Collaborators include Kamila Larripa, an assistant professor of mathematics at Humboldt State University who has expertise in disease and immune dynamics, Susanna Röblitz, a professor of informatics at the University of Bergen in Norway who will guide the team in simulating high dimensional dynamical systems, and Laura Newcomb, a molecular virologist as well as professor of biology at California State University, San Bernardino.

“Our goal is to broaden access to undergraduate research across Elon’s campus,” Ryu said.

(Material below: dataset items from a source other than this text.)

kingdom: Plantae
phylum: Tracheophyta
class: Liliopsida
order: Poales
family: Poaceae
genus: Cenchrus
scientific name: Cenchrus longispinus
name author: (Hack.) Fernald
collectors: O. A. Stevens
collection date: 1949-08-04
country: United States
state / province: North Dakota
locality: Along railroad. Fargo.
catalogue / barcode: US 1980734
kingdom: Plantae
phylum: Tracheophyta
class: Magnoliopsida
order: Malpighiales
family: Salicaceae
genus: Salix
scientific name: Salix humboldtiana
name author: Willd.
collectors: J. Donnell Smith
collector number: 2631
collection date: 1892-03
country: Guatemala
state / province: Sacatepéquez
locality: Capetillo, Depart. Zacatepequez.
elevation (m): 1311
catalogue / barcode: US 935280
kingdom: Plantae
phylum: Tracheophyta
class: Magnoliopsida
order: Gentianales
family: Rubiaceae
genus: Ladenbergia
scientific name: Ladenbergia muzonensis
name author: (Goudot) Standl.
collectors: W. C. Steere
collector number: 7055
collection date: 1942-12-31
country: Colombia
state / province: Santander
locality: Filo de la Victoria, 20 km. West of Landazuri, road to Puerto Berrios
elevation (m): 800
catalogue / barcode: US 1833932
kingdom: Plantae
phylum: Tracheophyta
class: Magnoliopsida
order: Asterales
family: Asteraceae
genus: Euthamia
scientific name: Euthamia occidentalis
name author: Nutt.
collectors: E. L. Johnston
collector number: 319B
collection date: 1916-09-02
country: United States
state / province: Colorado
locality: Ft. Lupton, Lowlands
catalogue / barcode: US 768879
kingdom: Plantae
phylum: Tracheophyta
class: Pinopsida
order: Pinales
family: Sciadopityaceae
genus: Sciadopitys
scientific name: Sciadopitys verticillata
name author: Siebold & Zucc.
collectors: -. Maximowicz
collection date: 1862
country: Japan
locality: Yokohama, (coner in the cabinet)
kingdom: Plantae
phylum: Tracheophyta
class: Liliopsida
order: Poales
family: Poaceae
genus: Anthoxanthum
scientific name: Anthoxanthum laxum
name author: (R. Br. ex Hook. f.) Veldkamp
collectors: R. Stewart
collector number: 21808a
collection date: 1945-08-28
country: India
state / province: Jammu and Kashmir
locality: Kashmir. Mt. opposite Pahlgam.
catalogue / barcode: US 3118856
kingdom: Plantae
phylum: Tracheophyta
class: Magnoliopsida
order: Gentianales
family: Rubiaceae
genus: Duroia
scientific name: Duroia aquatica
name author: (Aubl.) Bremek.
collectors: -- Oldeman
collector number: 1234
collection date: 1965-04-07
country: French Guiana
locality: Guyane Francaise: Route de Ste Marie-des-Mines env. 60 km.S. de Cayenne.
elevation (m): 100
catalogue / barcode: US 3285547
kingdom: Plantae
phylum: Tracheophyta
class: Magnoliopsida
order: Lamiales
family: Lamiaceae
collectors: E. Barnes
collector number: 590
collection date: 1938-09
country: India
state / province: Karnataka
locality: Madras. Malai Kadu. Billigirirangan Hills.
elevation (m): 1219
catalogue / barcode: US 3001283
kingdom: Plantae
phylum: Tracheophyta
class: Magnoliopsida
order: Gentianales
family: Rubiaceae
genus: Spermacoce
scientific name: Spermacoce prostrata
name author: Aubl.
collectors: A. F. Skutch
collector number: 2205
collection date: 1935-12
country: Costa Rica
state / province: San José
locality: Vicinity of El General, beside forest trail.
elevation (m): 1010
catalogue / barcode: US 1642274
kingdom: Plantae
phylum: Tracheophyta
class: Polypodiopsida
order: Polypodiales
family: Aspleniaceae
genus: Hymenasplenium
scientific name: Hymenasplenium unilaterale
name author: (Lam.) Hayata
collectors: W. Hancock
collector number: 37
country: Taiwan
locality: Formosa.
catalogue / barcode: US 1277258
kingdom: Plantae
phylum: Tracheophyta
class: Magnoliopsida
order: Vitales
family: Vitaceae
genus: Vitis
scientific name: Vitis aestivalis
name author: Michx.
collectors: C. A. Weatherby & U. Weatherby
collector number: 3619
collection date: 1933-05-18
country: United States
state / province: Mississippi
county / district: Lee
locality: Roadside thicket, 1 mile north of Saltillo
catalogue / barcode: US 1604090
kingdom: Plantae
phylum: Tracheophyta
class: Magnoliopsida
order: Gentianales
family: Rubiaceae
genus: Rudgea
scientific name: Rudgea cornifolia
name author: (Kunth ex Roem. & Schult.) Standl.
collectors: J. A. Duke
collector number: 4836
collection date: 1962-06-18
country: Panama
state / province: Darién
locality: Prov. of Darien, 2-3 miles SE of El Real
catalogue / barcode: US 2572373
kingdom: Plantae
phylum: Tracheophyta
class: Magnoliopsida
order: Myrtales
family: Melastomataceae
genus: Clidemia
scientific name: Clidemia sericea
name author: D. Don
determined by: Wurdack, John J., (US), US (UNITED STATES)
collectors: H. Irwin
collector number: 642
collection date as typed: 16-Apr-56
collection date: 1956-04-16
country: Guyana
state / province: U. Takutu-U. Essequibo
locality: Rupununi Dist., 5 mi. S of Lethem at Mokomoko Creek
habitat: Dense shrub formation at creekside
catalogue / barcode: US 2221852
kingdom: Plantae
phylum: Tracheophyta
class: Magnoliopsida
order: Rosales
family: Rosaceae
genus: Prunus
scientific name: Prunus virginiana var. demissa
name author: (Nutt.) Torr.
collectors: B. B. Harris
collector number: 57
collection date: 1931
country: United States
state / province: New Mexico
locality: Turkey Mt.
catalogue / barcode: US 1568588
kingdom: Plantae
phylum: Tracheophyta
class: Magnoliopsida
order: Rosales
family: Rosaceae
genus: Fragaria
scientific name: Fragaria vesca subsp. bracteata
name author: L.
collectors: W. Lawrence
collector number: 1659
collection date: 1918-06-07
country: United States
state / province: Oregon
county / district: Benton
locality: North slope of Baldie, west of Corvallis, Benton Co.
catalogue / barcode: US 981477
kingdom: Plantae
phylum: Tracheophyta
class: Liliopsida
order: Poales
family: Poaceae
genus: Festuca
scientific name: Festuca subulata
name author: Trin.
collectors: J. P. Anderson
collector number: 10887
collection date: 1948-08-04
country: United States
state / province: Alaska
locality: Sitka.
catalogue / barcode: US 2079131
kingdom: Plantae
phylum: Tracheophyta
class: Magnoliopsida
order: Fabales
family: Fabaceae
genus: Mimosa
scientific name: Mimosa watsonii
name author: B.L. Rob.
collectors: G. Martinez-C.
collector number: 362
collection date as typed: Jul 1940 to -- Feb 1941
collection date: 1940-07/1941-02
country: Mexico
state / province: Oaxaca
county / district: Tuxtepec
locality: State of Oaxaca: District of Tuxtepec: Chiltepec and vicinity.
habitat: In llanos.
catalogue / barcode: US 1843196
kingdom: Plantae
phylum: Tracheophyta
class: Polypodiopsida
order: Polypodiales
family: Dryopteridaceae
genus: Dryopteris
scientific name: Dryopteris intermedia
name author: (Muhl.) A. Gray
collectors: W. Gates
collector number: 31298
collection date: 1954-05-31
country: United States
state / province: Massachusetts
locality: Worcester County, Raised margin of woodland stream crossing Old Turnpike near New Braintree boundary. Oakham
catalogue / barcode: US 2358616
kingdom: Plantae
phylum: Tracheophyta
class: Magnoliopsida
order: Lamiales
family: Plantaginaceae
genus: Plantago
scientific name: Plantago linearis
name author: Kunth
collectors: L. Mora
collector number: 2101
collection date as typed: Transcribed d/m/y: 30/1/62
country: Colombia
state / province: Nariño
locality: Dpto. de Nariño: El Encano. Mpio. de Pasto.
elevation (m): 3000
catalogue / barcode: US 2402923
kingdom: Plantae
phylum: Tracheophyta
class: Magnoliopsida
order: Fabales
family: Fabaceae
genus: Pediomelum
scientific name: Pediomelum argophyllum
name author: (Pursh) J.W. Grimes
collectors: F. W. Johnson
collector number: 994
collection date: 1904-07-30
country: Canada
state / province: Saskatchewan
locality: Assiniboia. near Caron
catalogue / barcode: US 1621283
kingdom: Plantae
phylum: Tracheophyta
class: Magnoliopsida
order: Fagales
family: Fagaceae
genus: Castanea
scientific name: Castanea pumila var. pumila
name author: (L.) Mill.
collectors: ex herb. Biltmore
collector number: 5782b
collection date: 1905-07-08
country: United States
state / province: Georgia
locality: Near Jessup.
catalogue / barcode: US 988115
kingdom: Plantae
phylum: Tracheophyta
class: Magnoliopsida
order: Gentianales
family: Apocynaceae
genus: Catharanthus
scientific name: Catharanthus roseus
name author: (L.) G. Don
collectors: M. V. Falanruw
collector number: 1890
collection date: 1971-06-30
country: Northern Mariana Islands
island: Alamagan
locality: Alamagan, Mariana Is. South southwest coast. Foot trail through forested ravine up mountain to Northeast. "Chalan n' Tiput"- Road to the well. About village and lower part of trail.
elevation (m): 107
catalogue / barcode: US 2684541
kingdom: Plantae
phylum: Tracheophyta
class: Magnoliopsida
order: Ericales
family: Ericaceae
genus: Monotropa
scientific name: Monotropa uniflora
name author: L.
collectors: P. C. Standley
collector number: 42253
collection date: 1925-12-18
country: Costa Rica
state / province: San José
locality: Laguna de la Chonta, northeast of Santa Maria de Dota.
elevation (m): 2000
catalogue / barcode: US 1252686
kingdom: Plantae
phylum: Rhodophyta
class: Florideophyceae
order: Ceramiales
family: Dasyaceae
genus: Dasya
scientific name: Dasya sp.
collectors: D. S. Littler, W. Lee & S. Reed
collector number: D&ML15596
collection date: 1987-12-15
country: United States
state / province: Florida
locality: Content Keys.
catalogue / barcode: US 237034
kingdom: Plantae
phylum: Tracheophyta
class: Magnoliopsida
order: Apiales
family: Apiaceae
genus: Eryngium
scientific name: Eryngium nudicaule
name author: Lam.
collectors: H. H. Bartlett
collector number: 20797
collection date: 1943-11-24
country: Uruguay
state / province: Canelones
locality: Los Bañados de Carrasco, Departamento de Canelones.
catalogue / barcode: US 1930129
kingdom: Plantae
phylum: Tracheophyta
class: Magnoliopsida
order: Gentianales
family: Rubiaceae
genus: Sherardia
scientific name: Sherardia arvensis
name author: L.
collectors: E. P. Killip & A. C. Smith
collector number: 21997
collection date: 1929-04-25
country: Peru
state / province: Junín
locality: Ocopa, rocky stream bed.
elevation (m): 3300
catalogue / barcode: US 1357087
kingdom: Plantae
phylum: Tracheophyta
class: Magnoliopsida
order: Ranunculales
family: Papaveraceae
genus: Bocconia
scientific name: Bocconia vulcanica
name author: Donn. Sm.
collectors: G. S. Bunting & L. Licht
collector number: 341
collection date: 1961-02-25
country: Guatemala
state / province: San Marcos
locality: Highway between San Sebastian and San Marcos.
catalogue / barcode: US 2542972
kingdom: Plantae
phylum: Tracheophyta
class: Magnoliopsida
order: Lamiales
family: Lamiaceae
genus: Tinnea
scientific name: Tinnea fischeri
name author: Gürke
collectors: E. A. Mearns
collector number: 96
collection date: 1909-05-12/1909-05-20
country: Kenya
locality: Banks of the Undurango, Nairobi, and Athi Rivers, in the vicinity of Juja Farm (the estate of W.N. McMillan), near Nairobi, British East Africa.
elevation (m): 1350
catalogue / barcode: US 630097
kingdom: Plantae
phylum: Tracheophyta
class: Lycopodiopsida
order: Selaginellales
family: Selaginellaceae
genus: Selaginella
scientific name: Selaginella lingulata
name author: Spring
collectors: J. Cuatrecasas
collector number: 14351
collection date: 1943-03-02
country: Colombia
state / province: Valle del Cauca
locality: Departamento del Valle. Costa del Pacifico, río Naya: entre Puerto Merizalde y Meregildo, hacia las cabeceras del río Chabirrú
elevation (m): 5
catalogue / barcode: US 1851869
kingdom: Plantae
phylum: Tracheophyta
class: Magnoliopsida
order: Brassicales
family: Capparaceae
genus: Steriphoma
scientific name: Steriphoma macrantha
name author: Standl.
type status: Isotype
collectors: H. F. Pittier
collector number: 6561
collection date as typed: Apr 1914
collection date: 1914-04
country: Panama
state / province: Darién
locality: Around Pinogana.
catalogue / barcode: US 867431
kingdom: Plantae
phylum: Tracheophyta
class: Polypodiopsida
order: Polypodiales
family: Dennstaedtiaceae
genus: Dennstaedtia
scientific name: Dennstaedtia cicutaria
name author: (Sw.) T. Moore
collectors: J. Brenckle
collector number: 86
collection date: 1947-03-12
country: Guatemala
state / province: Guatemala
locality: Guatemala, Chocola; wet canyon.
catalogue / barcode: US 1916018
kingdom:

Given the interdisciplinary nature of the project, Ryu and her team are seeking to recruit students from diverse groups and different backgrounds. These undergraduate researchers will be involved in all aspects of the grant work, from the development of the model, to addressing treatment-related questions via numerical simulations. All students involved will also have opportunities to present their work at regional or national conferences, and to perform service that brings math to the larger community, such as helping organize Integrating Research in Science, one-day regional conference targeted for undergraduates in all STEM fields in collaboration with a team from Wake Forest University.

The grant provides access to a more diverse pool of undergraduate mentees in mathematics and broader STEM disciplines. That access includes paid research opportunities as well as travel support, and includes necessary training that would not be available otherwise.

Acknowledgement: Research reported in this press release was supported by the National Science Foundation under Award Number DMS-2151990. The content is solely the responsibility of the authors and does not necessarily represent the official views of the National Science Foundation.